__GIVEN PROBLEM A__:
Rewrite the records from the line holding "order: Cantharellales" through the line holding "scientific name: Centaurea nigra", inclusive, as a numbered list with blank lines omitted.

__SOURCE EXCERPT__:
--- Begin ---
Friday, November 23, 2012

Changes

God is so amazing.

I know that's an understatement, and incredibly obvious, but it always bears repeating. Thank you all for your encouragement and prayers, especially those regarding my last post. They've really helped! I know the fears that I expressed were nothing uncommon for someone who's facing a new chapter in their life, but the intensity of them was so acute that I really feel it was an attack by the Enemy. Fortunately, we have a God who knows, hears, and listens. He is our ever present help in time of trouble. Hallelujah!

While I still struggle with having to leave everyone, I am filled with hope and excitement. It's two months to the day to when I'll leave for London, and I can't wait! God (knowing my weaknesses) has shown me His faithfulness in the little things and the big things to such a great extent over the last couple of weeks that it has left me overwhelmed and thrilled at the thought of what's to come. Every time I'm tempted to worry, I'm reminded of His purpose and faithfulness. I can't doubt (at least, not with any sense)!

My team is faithfully praying for me as everything here comes together. Even though I have my certificate of sponsorship, I can't get it (or my visa application) through to the UK Border Agency due to a website glitch. This has gone on for days, and I've sent them several notifications, so we'll see what happens. I'm in faith that it will be resolved in time. In the meantime, I have lots of money left to raise! I'm working a temporary job to help out with this, and holding fundraisers whenever possible.

Trust is a difficult thing for me. But in this wonderful season, God is gently forcing me to wait, pray, and watch for His intervention. The visa will come through. The money will come through. And I am about to embark on a journey that will change me more than I can even imagine. I can't wait. London is truly calling, to the point where I'm antsy with excitement. My heart is there. My future is there. It feels more like home now than Virginia does! I'm so grateful to be called to a place that I love, and to the Arts. I've always wanted to pursue my dreams and passions, but I never thought I'd be able to. Because of this, my future now seems shocking, and I keep waiting for something to go wrong and for me to be disappointed. But that's my typical short-sightedness talking. ;-) I wonder how I'd feel if I'd trusted God with my future earlier, instead of planning on probability? I'm sure there will be many surprises ahead, but God is good always, no matter what happens.

"I love the Lord because He hears my voice and my prayer for mercy. Because he bends down to listen, I will pray as long as I have breath!" ~Psalm 116:1-2

Friday, November 2, 2012

Prayer Request

Okay friends, I need prayer.

As some of you may know, I'm a very emotional person. ;-) This isn't always a bad thing, I actually consider it a good trait. But all too often it overwhelms me and I end up hurting those closest to me and myself. I don't know how to stop. I've prayed over it for a long time, and I think it's just one of those things I'll have to struggle with, but I know it's going to intensify over the next few months.
--- End ---
__GIVEN PROBLEM B__:
Decide whether each statement agrees with the blog post, giving yes or no along with the words of the post that settle it, quoted exactly. (i) On November 23, 2012, the writer is two months away from leaving for London. (ii) The writer's visa application has already gone through to the UK Border Agency. (iii) The writer has finished raising the money needed.

__INPUT RECORDS__:
--- Begin ---
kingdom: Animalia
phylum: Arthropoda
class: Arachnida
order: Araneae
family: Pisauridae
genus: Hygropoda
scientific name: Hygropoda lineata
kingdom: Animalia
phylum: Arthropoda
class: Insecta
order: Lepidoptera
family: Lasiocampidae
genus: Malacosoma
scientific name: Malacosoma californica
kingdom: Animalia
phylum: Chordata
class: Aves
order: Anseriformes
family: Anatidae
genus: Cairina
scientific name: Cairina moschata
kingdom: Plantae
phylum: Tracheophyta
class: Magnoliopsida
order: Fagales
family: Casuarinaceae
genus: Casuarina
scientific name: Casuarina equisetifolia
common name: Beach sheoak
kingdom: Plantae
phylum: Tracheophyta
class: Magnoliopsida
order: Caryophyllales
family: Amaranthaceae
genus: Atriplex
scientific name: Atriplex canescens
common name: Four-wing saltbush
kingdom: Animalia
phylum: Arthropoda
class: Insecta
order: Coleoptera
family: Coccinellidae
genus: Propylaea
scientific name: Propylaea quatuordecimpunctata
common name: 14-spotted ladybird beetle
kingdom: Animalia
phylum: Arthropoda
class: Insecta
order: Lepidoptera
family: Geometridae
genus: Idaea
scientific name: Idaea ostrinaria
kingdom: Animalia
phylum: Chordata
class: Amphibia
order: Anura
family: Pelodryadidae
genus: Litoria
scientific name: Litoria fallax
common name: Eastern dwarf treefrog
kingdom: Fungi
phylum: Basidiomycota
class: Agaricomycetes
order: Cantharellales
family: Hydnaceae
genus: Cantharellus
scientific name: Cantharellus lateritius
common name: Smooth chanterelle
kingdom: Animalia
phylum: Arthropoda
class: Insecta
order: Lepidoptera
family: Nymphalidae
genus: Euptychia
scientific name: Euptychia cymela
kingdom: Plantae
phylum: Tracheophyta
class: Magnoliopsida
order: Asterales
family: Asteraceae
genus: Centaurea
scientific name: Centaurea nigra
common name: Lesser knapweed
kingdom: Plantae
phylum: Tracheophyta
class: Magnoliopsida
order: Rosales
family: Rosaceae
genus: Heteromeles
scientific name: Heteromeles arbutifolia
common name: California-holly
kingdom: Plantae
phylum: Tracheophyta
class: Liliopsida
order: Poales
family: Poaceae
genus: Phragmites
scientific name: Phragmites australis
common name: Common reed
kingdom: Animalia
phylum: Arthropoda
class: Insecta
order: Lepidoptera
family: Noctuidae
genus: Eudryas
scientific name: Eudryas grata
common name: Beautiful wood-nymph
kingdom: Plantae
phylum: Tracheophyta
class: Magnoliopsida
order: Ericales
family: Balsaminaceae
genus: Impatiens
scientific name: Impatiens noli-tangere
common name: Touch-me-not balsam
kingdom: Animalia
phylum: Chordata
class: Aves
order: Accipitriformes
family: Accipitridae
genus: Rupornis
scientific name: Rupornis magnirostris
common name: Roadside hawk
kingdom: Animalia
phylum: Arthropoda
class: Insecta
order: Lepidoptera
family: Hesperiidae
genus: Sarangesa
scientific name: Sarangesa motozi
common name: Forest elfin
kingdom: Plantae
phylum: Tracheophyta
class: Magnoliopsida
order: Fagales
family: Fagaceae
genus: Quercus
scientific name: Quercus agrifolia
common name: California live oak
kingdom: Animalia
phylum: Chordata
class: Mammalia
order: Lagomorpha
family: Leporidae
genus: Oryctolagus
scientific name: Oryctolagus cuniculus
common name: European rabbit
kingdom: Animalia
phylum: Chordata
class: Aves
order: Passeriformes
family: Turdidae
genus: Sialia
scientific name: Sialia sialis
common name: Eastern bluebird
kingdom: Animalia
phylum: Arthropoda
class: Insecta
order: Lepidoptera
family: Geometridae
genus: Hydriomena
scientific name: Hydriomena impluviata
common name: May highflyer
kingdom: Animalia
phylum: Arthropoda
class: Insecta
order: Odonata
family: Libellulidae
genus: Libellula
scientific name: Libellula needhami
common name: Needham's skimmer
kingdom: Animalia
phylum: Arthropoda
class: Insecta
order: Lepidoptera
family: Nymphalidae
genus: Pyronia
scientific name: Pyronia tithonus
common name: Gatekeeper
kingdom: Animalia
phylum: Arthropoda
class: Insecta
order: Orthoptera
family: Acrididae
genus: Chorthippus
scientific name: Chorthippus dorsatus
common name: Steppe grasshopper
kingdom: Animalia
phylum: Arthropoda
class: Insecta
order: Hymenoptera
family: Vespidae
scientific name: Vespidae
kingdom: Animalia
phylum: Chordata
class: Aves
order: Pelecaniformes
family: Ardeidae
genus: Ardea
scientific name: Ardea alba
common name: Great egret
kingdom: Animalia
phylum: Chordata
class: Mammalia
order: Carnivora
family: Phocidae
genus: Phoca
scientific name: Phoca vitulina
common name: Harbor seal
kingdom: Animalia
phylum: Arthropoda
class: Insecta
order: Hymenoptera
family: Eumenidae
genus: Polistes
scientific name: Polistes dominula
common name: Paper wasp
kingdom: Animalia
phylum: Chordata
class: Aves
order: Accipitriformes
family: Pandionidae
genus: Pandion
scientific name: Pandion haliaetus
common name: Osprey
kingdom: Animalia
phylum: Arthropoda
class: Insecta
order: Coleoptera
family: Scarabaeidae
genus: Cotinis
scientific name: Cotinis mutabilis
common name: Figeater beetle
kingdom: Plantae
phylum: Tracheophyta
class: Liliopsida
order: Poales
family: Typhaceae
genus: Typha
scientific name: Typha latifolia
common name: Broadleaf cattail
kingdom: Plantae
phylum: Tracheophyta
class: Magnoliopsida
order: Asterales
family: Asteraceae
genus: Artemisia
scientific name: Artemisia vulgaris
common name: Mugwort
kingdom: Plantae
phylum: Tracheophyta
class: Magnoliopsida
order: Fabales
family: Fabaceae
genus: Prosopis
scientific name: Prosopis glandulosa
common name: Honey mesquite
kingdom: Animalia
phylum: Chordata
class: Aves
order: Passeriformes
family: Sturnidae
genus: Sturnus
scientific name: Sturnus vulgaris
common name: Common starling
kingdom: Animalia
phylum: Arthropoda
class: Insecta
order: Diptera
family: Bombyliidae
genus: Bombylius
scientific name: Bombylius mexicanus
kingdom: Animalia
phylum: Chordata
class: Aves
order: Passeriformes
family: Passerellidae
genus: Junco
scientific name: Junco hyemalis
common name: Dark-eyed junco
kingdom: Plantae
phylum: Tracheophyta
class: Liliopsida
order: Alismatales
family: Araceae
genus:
--- End ---
__EXERCISE RESULT A__:
1. order: Cantharellales
2. family: Hydnaceae
3. genus: Cantharellus
4. scientific name: Cantharellus lateritius
5. common name: Smooth chanterelle
6. kingdom: Animalia
7. phylum: Arthropoda
8. class: Insecta
9. order: Lepidoptera
10. family: Nymphalidae
11. genus: Euptychia
12. scientific name: Euptychia cymela
13. kingdom: Plantae
14. phylum: Tracheophyta
15. class: Magnoliopsida
16. order: Asterales
17. family: Asteraceae
18. genus: Centaurea
19. scientific name: Centaurea nigra

__EXERCISE RESULT B__:
(i) Yes: "It's two months to the day to when I'll leave for London"
(ii) No: "I can't get it (or my visa application) through to the UK Border Agency due to a website glitch."
(iii) No: "I have lots of money left to raise!"